• Work instructions: In the text on BRCA1 and BRCA2 variants, how many novel variants were discovered?

• Text under study:
Characterization and functional analysis of BRCA1 and BRCA2 variants in a cohort of 100 unselected patients undergoing germline screening.

Germline loss-of-function mutations in BRCA1 and BRCA2 (BRCA) genes are well-established as causative factors for hereditary breast and ovarian cancer (HBOC), conferring an approximately tenfold increased lifetime risk. The identification of BRCA mutations is essential for risk assessment and management in high-risk individuals and cancer patients. In this study, we utilized next-generation sequencing (NGS) to comprehensively analyze the entire coding regions of BRCA genes in a cohort of 100 unselected patients undergoing germline screening (average age ≤45 years and/or family history of related cancers). A total of twenty-two variants were identified, including thirteen pathogenic or likely pathogenic variants (PVs/LPVs) and nine variants of uncertain significance (VUSs). Notably, six novel variants (two in BRCA1 and four in BRCA2) were discovered. Molecular subtyping revealed that breast cancer (BC) patients with BRCA variants were predominantly human epidermal growth factor receptor-2 (HER2)-negative. Using in silico prediction tools, nine VUSs were reclassified, with functional impairment confirmed for the BRCA2 p.W2619C and BRCA2 p.N1023_I1024del variants. Functional assays demonstrated that the BRCA2 p.W2619C variant significantly enhanced cell proliferation, migration, and invasion. Moreover, cells harboring the BRCA2 p.W2619C mutation exhibited increased sensitivity to Olaparib, suggesting potential therapeutic benefit from PARP inhibitors for patients with this variant. Our study identified six novel BRCA mutations and functionally validated the pathogenicity of the BRCA2 p.W2619C variant, thereby advancing the understanding of BRCA-related cancer risk and supporting enhanced genetic counseling and testing strategies for at-risk populations.

• Extracted records:
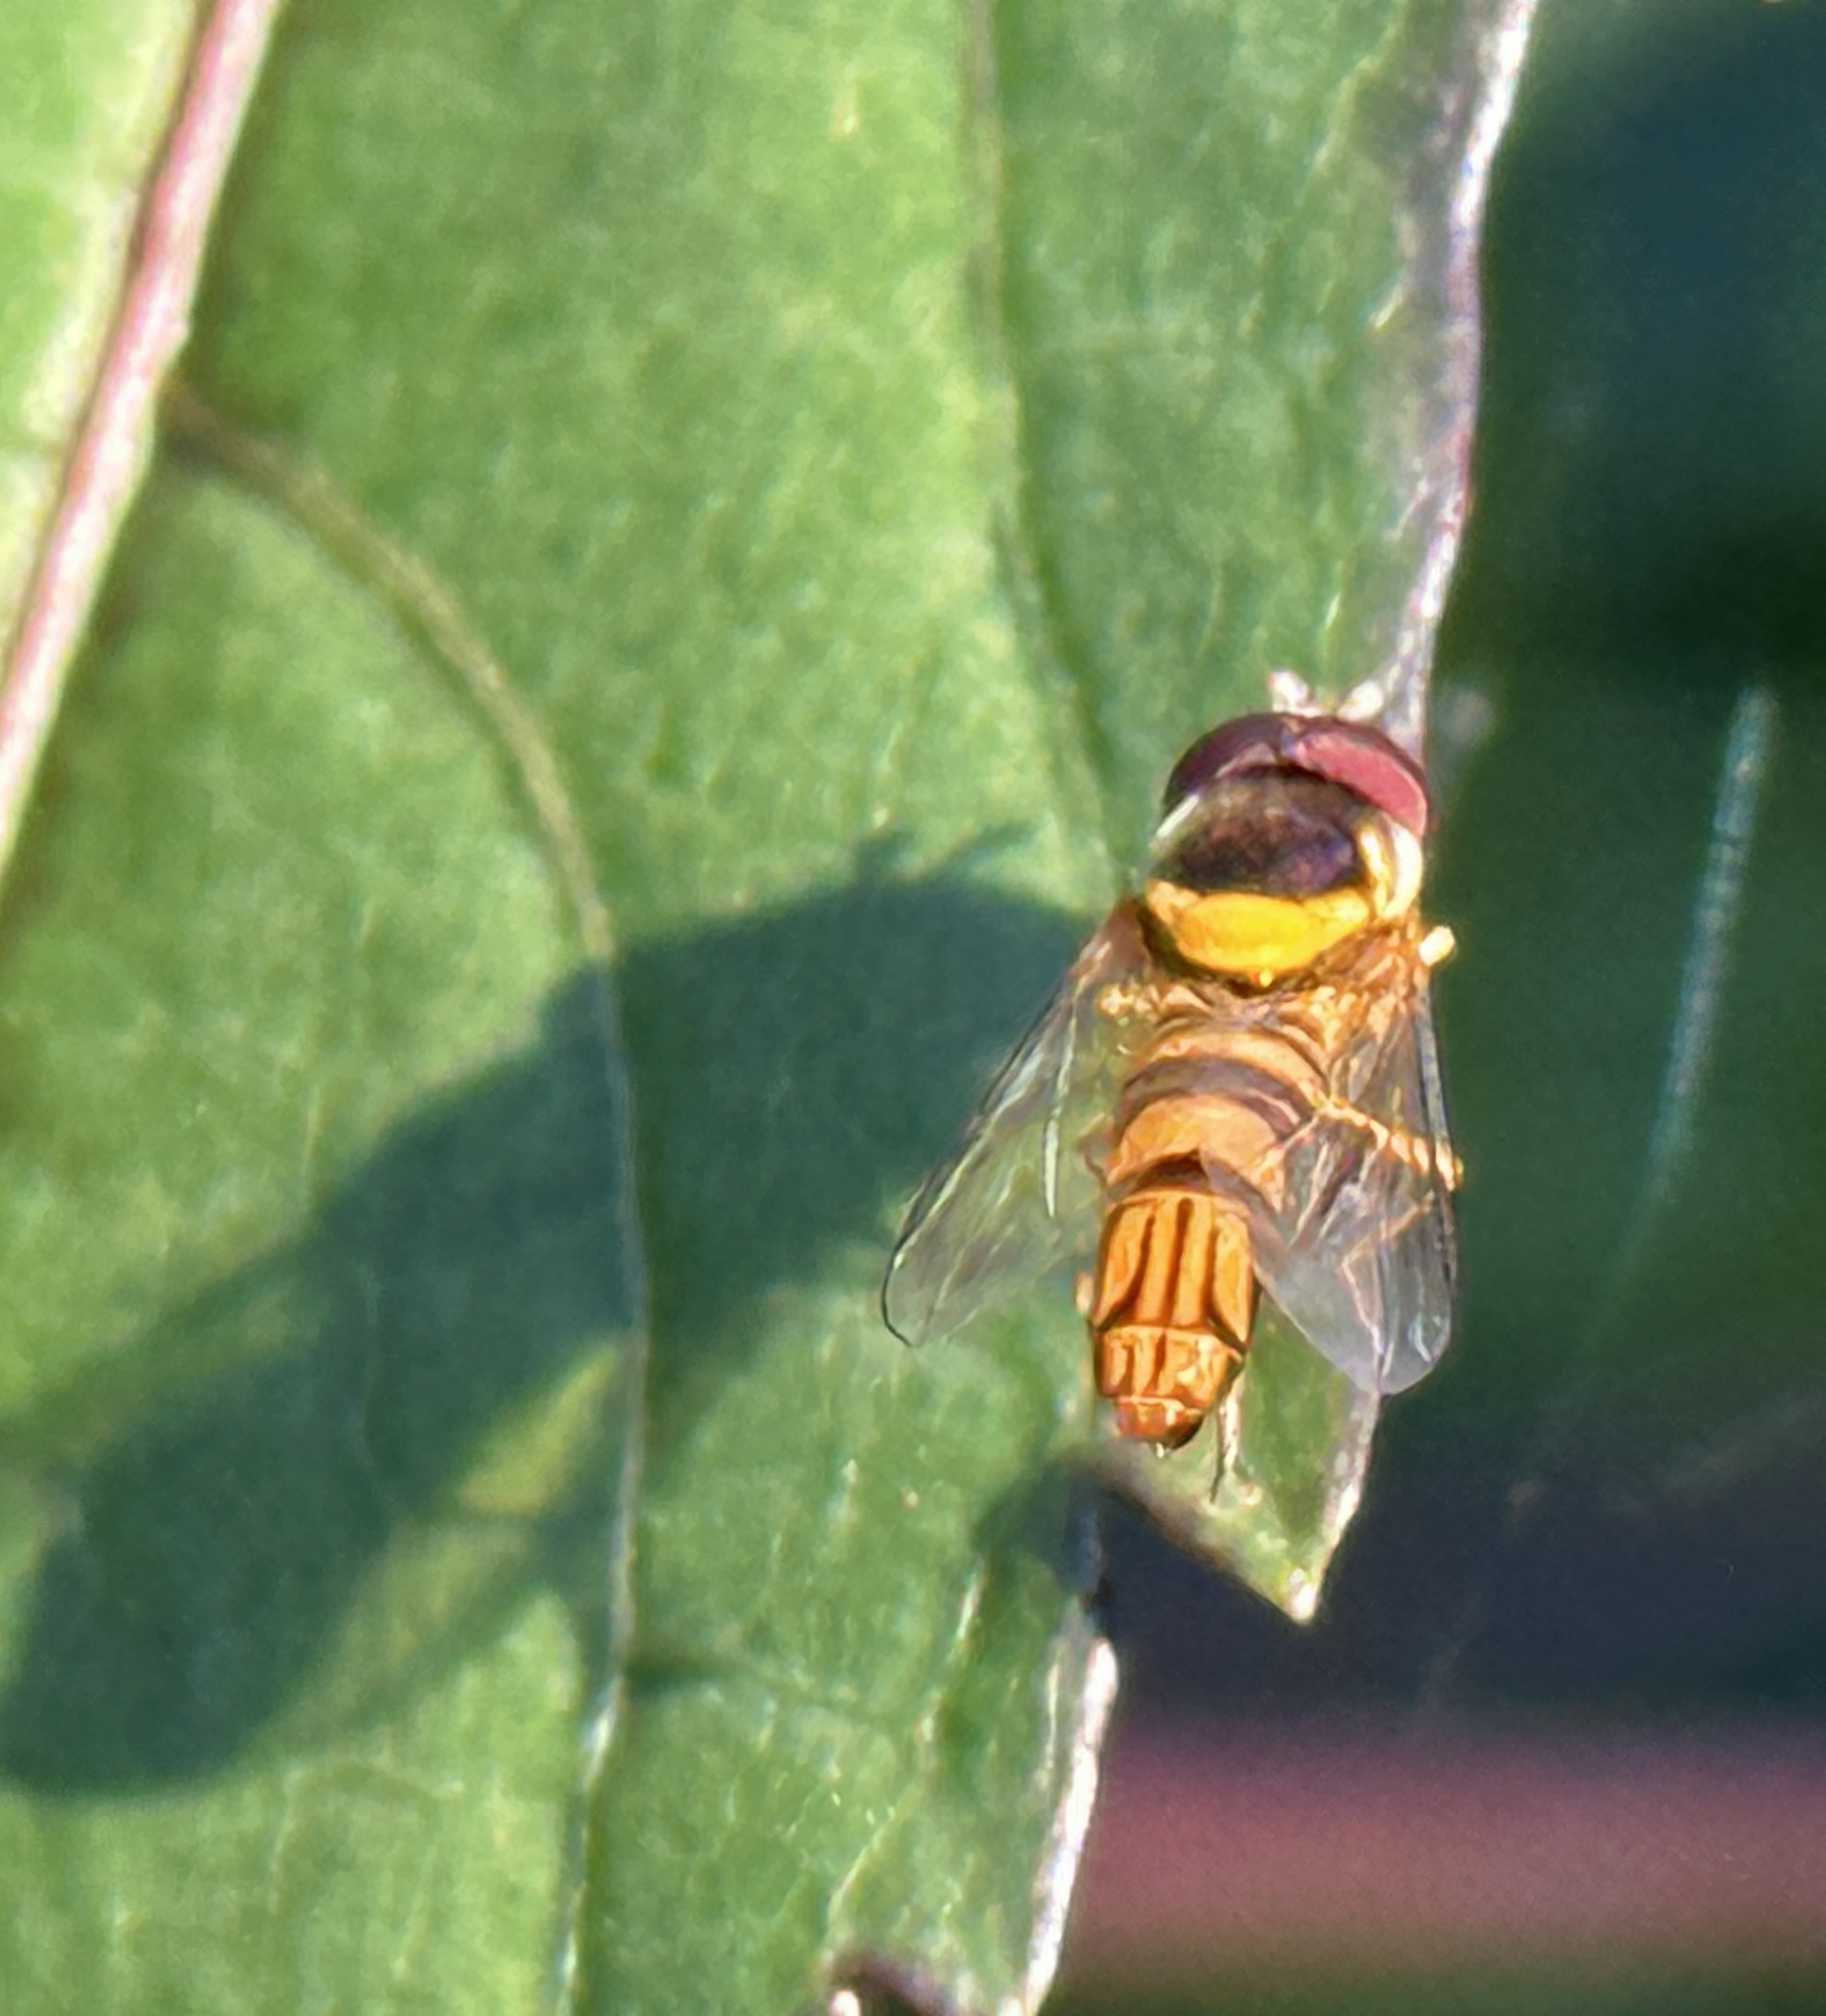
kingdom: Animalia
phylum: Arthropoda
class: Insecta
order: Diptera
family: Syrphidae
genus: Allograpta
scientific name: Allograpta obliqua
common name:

• Expected answer: Six: two in BRCA1 and four in BRCA2.